Le racisme systémique au cœur de la tempête

Catégories : Droit , Racisme , Société , Travail

C’est avec indignation que nous avons appris la censure gouvernementale d’une formation contre le racisme destinée aux employé·e·s du ministère de la Santé et des Services sociaux du Québec. Le module visé par la censure cherchait à démystifier le racisme systémique. Sur cet enjeu, nous tenons à rappeler à la population quelques faits incontournables.

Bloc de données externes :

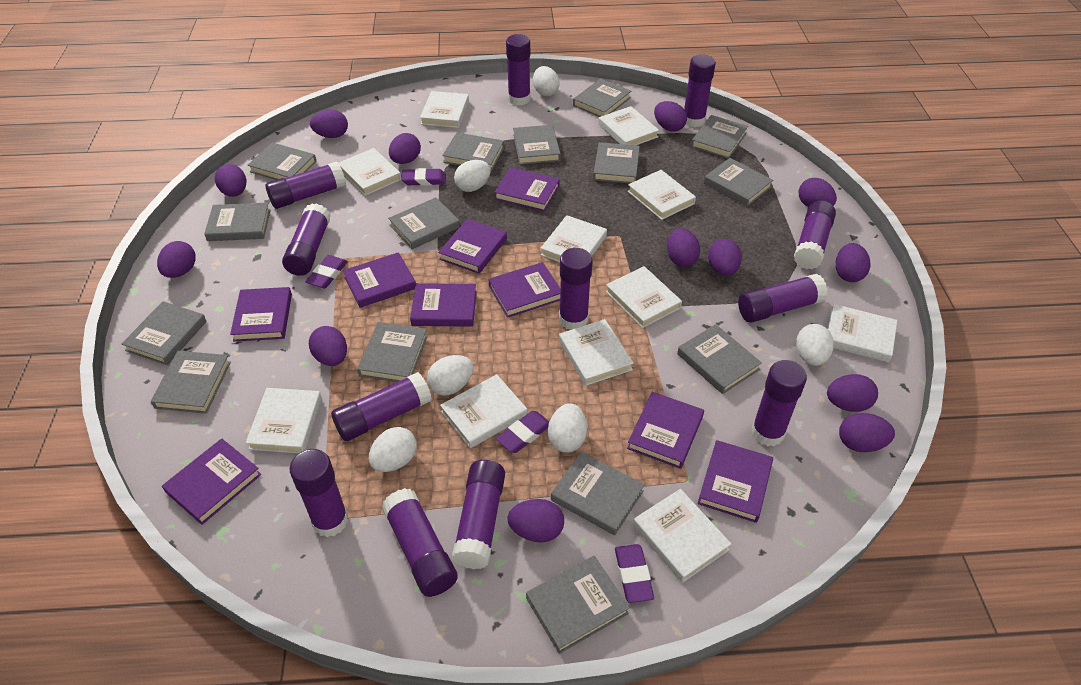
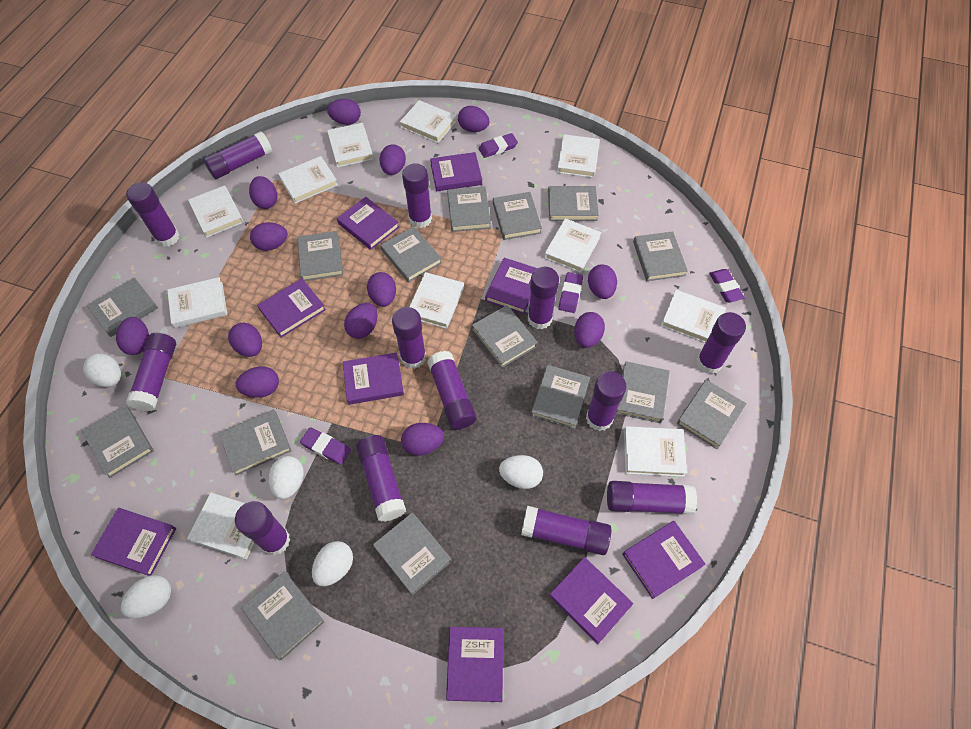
purple glue stick: [266,162,346,209] [282,203,331,276] [290,449,348,537] [331,372,432,441] [381,488,458,597] [452,460,505,569] [506,34,530,106] [559,248,592,330] [684,54,716,127] [738,274,828,323] [751,360,807,446] [794,201,836,269] = 12 -> [126,182,179,247] [126,333,176,412] [203,131,272,179] [235,501,290,556] [356,435,406,522] [392,307,426,369] [402,163,432,228] [427,351,477,430] [521,506,612,555] [528,267,559,329] [586,371,626,431] [607,481,697,515] [696,312,746,374] = 13
white egg: [369,427,417,472] [427,355,473,396] [454,160,491,192] [533,66,560,96] [548,403,587,453] [796,324,834,365] = 6 -> [83,353,121,387] [121,575,171,618] [269,456,304,499] [312,541,353,586] [499,455,543,489] = 5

Le 24 novembre 2022, les chercheuses Suzy Basile et Patricia Bouchard déposent au gouvernement du Québec le rapport « Consentement libre et éclairé. Stérilisations imposées de femmes des Premières Nations et Inuit au Québec ». En guise de conclusion des Faits saillants, on y lit : « Force est de constater que l’analyse des témoignages recueillis dans le cadre de la présente recherche, juxtaposée aux conclusions de récents travaux de recherche menés sur les enjeux auxquels font face les Premières Nations et les Inuit dans les services publics au Québec, converge vers un constat clair, soit la présence de racisme systémique. »

Le 7 octobre 2021, la Commission des droits de la personne et des droits de la jeunesse (CDPDJ) du Québec publie une déclaration où elle « tient à affirmer clairement que le racisme systémique existe au Québec, comme dans les autres sociétés, et à réitérer que pour combattre un phénomène de nature systémique, il faut proposer des solutions systémiques et structurelles. »

En novembre 2020, le Conseil des Atikamekw de Manawan et le Conseil de la Nation Atikamekw déposent aux gouvernements du Canada et du Québec le mémoire intitulé « Principe de Joyce », qui lance de nombreux appels à l’action pour garantir la sécurité et la dignité des communautés autochtones dans les milieux de la santé et des services sociaux. Parmi les actions concrètes, on peut y lire : « le gouvernement du Québec doit reconnaître le racisme systémique auquel sont confrontés les Autochtones, notamment en lien avec un droit d’accès équitable, sans aucune discrimination, à tous les services sociaux et de santé ».

Le 30 septembre 2019, le rapport final de la Commission d’enquête sur les relations entre les Autochtones et certains services publics au Québec : écoute, réconciliation et progrès, présidée par l’honorable Jacques Viens, est déposé. L’enjeu du racisme systémique est la pierre angulaire de l’analyse et des conclusions du commissaire pour qui « il semble impossible de nier la discrimination systémique dont sont victimes les membres des Premières Nations et les Inuits dans leurs relations avec les services publics ayant fait l’objet de l’enquête ». Afin d’expliquer le contexte sociohistorique qui perpétue le racisme systémique, le rapport de la Commission met en évidence l’héritage colonialiste, les préjugés, les stéréotypes et les actions gouvernementales morcelées et non pérennes.

À la lumière du rapport final de la recherche Basile-Bouchard, de la Commission Viens, des appels à l’action du Principe de Joyce et de la déclaration de la CDPDJ, pour ne citer que ceux-ci, les constats sont sans équivoque. Il est inacceptable que l’État intervienne pour bâillonner une formation qu’il a lui-même commandée pour sensibiliser et lutter contre le racisme au sein de son administration, sous prétexte que le racisme systémique y est abordé. Non seulement il y est abordé, mais il fait partie du contrat signé entre les parties en 2021, de même que des versions finales approuvées par un comité de personnes expertes en 2022.

Il est irresponsable de la part d’un gouvernement de mettre en péril la dignité et le respect des droits de sa population riche d’une diversité grandissante. Le gouvernement agit selon une idéologie politique partisane et cultive un terreau fertile pour taire les expériences des communautés vivant des discriminations majeures dans les multiples sphères de notre société.

La situation actuelle nous rappelle l’importance de la solidarité et des mouvements sociaux pour faire avancer un projet de société où les droits humains de toutes les communautés sont réalisés avec dignité, reconnaissance et respect de nos différences. Nous saluons toutes les personnes et groupes de la société civile qui œuvrent jour après jour pour contrer les impacts néfastes et destructeurs du racisme systémique. Dans toutes les tempêtes, vos actions donnent espoir et éclairent le chemin de la justice sociale.